SUPPLIED RECORDS section start
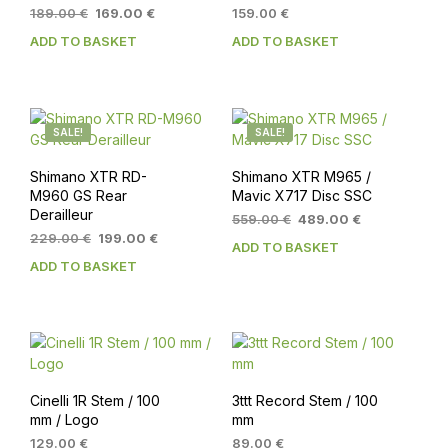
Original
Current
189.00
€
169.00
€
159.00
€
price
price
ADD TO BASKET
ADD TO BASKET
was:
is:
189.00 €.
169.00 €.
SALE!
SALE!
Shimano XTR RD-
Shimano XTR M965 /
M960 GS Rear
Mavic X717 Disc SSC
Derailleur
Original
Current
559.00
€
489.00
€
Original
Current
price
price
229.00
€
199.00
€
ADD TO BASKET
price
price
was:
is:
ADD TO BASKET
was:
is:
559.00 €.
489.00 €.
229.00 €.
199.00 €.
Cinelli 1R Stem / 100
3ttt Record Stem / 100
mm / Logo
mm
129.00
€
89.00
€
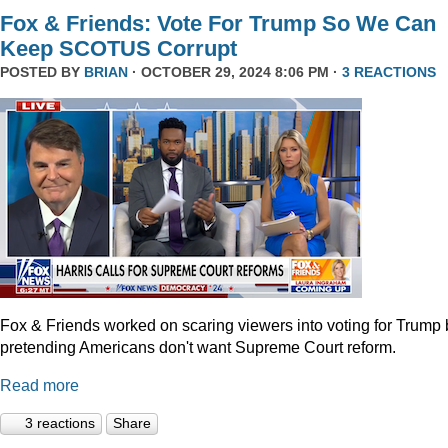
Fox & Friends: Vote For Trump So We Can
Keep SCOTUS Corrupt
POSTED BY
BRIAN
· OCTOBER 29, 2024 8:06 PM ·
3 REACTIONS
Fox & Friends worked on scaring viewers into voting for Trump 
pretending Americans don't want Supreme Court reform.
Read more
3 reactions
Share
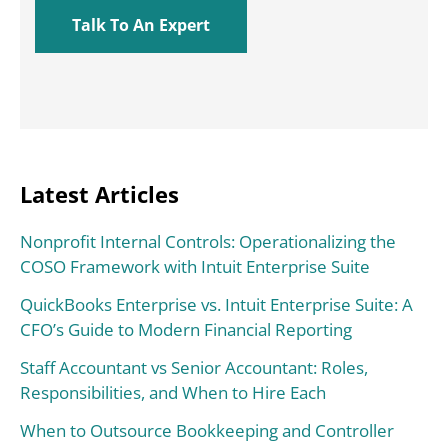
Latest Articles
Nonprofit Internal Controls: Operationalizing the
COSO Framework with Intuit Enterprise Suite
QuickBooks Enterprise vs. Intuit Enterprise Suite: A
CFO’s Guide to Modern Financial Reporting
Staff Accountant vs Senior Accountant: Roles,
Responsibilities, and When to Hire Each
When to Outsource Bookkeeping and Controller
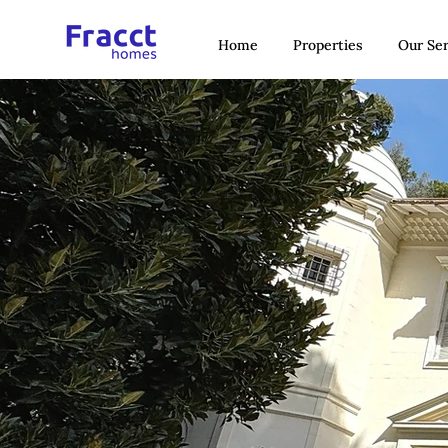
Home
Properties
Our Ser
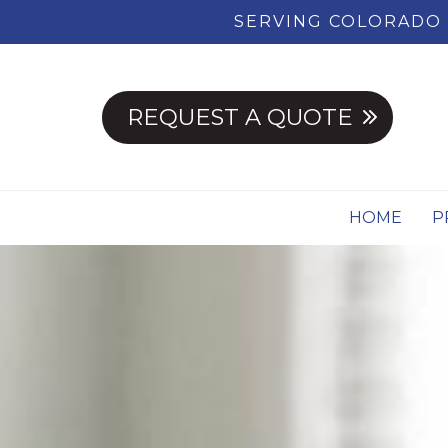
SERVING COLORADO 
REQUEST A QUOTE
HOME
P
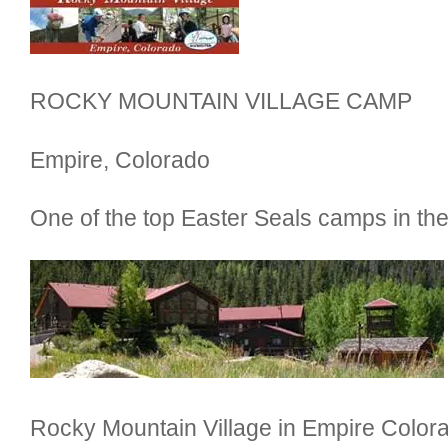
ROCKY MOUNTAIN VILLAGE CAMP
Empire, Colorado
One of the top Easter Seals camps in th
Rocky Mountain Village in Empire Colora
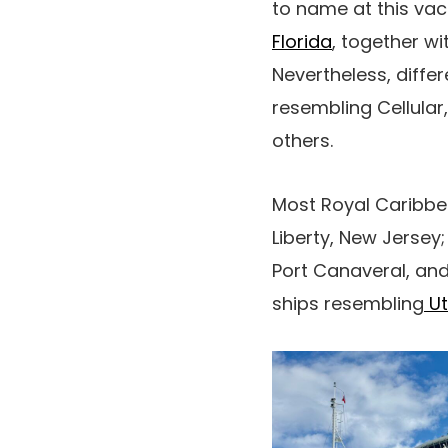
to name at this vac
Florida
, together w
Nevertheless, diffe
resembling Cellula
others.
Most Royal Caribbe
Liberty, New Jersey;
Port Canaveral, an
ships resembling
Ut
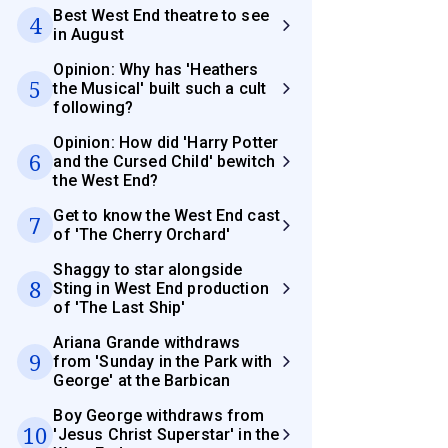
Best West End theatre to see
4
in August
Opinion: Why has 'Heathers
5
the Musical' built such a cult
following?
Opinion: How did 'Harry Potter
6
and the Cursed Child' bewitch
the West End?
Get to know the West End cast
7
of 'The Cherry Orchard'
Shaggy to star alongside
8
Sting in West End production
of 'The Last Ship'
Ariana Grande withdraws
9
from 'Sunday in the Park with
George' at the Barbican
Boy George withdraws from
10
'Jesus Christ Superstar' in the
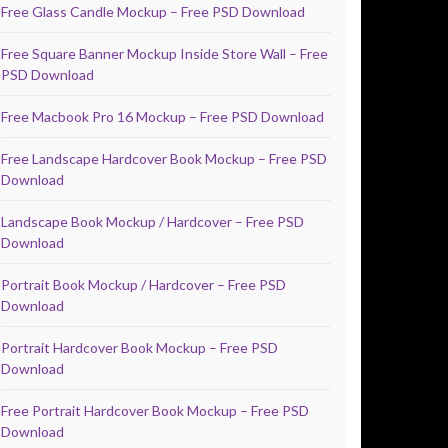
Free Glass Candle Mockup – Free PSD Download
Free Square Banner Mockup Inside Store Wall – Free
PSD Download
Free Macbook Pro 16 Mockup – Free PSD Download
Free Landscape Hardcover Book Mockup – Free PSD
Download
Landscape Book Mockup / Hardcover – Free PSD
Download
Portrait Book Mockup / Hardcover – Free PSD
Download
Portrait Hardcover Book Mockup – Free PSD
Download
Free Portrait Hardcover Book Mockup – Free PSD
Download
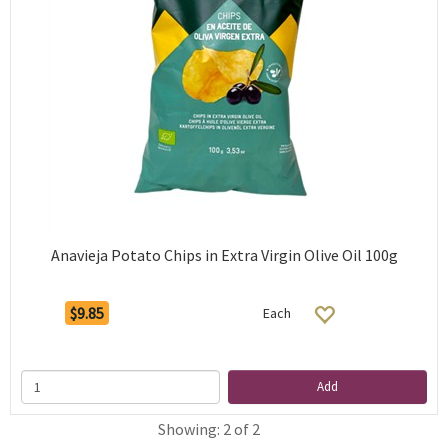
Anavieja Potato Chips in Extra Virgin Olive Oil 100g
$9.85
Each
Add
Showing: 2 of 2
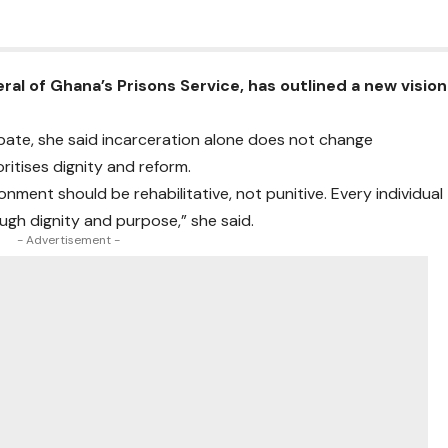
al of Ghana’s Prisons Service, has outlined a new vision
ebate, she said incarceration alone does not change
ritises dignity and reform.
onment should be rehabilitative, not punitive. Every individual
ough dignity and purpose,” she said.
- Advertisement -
SUPPLIED RECORDS section end
WHAT YOU ARE ASKED TO DO » Only the lines with "West" are needed; find them in the records and copy each one.

EXERCISE SOLUTION »
Best West End theatre to see
the West End?
Get to know the West End cast
Sting in West End production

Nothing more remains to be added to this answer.